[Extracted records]

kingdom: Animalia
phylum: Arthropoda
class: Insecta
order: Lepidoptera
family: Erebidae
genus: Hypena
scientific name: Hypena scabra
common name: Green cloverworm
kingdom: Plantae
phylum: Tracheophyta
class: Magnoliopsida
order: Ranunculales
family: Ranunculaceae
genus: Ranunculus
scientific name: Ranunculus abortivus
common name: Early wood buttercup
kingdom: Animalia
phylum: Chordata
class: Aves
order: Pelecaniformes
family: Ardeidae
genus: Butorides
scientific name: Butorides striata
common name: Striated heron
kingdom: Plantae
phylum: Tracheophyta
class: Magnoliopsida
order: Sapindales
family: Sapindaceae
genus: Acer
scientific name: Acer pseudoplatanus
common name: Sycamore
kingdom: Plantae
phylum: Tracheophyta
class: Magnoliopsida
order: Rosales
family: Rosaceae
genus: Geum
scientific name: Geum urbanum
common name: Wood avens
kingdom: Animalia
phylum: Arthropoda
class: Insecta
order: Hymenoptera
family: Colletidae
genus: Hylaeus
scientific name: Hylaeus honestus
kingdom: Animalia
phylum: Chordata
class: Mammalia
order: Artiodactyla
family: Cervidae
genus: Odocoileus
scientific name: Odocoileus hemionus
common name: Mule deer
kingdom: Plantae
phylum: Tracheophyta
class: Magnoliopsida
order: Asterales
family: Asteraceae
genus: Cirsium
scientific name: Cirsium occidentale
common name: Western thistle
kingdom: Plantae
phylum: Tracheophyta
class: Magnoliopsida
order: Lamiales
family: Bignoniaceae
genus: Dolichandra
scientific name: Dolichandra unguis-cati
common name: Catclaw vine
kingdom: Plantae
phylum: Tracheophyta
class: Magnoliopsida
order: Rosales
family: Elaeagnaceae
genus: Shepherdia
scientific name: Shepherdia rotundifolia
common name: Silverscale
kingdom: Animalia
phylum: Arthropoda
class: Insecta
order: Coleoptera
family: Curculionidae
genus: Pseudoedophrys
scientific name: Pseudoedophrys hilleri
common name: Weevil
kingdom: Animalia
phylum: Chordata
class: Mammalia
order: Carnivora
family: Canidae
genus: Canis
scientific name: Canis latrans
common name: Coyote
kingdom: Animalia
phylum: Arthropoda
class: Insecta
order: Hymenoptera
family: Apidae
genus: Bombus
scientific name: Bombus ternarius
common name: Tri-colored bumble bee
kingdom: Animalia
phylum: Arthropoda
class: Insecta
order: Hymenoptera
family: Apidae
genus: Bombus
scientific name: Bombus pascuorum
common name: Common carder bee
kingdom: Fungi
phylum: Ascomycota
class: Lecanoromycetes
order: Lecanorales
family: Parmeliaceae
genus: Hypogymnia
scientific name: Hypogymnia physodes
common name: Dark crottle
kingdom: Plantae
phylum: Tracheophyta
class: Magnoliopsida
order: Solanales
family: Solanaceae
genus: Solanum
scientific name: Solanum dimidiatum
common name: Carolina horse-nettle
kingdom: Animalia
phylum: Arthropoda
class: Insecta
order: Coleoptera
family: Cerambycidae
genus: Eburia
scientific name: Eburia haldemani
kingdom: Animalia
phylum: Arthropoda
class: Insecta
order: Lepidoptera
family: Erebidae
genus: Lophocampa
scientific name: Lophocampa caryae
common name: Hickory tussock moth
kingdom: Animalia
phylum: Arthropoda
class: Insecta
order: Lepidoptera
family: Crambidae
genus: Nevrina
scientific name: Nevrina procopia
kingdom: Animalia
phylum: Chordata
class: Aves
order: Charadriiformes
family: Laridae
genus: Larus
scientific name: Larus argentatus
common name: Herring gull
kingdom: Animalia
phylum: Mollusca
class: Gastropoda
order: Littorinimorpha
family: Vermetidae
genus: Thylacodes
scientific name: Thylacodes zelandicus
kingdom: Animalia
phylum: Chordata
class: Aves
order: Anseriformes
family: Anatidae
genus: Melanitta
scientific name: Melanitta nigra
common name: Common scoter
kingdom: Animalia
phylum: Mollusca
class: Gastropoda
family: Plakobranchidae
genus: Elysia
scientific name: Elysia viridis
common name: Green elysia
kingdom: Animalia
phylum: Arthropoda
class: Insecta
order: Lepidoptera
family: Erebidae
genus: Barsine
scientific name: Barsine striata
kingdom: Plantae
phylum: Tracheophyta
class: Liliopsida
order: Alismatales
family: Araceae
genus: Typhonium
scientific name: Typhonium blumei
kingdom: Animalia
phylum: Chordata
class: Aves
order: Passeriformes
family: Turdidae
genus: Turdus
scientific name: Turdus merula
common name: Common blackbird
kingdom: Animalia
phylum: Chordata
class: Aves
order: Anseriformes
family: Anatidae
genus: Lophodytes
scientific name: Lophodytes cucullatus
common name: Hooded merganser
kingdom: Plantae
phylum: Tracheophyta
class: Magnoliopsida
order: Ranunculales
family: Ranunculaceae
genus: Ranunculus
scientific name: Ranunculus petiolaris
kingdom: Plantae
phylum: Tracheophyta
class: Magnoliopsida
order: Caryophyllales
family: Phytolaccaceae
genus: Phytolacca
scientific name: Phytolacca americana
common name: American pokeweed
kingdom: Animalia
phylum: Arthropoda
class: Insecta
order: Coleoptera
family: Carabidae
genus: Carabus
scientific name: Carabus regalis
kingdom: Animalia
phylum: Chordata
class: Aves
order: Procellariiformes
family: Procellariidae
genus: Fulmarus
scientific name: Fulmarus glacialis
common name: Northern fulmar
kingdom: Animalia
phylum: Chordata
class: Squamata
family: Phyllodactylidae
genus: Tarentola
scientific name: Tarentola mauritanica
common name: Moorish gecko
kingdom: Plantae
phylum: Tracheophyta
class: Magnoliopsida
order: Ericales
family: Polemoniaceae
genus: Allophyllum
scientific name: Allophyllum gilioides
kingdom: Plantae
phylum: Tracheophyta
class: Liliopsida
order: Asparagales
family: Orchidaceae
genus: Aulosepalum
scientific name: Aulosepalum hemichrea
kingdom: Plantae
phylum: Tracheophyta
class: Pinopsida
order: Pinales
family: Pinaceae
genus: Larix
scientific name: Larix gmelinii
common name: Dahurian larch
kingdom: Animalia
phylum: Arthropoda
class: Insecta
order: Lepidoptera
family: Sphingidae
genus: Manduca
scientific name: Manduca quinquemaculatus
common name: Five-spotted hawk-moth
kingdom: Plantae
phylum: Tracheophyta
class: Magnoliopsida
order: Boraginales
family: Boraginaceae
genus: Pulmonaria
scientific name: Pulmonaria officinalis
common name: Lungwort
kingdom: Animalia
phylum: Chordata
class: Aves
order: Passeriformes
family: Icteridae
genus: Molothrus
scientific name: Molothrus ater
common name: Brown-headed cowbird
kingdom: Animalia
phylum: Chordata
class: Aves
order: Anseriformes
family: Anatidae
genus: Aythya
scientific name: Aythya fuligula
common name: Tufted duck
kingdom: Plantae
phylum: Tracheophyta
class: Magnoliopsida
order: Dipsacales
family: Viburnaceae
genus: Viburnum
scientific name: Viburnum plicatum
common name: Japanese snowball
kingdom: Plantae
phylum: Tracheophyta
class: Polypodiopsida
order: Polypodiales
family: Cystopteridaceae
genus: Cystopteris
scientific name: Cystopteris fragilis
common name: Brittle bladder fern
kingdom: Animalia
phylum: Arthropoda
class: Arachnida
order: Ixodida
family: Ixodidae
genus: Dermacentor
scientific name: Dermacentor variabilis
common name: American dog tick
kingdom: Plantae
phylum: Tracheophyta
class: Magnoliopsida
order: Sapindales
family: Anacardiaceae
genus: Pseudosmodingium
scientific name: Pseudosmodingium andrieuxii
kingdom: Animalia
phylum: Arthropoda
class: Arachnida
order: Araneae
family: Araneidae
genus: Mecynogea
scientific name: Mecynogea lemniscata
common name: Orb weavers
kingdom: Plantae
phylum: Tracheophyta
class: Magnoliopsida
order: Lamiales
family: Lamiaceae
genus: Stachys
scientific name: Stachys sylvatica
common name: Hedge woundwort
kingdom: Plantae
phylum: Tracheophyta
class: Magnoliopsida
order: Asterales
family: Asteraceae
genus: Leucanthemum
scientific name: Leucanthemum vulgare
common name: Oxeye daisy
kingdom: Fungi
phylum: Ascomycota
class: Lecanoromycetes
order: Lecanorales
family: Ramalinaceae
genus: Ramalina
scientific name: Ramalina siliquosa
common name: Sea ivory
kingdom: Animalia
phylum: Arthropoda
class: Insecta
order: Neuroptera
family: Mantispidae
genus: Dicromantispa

*Given instruction*: Please output the lines of the records as a numbered list, from the line containing "genus: Pulmonaria" down to the line containing "genus: Pseudosmodingium", both included, leaving out any blank lines.

*Task answer*:
1. genus: Pulmonaria
2. scientific name: Pulmonaria officinalis
3. common name: Lungwort
4. kingdom: Animalia
5. phylum: Chordata
6. class: Aves
7. order: Passeriformes
8. family: Icteridae
9. genus: Molothrus
10. scientific name: Molothrus ater
11. common name: Brown-headed cowbird
12. kingdom: Animalia
13. phylum: Chordata
14. class: Aves
15. order: Anseriformes
16. family: Anatidae
17. genus: Aythya
18. scientific name: Aythya fuligula
19. common name: Tufted duck
20. kingdom: Plantae
21. phylum: Tracheophyta
22. class: Magnoliopsida
23. order: Dipsacales
24. family: Viburnaceae
25. genus: Viburnum
26. scientific name: Viburnum plicatum
27. common name: Japanese snowball
28. kingdom: Plantae
29. phylum: Tracheophyta
30. class: Polypodiopsida
31. order: Polypodiales
32. family: Cystopteridaceae
33. genus: Cystopteris
34. scientific name: Cystopteris fragilis
35. common name: Brittle bladder fern
36. kingdom: Animalia
37. phylum: Arthropoda
38. class: Arachnida
39. order: Ixodida
40. family: Ixodidae
41. genus: Dermacentor
42. scientific name: Dermacentor variabilis
43. common name: American dog tick
44. kingdom: Plantae
45. phylum: Tracheophyta
46. class: Magnoliopsida
47. order: Sapindales
48. family: Anacardiaceae
49. genus: Pseudosmodingium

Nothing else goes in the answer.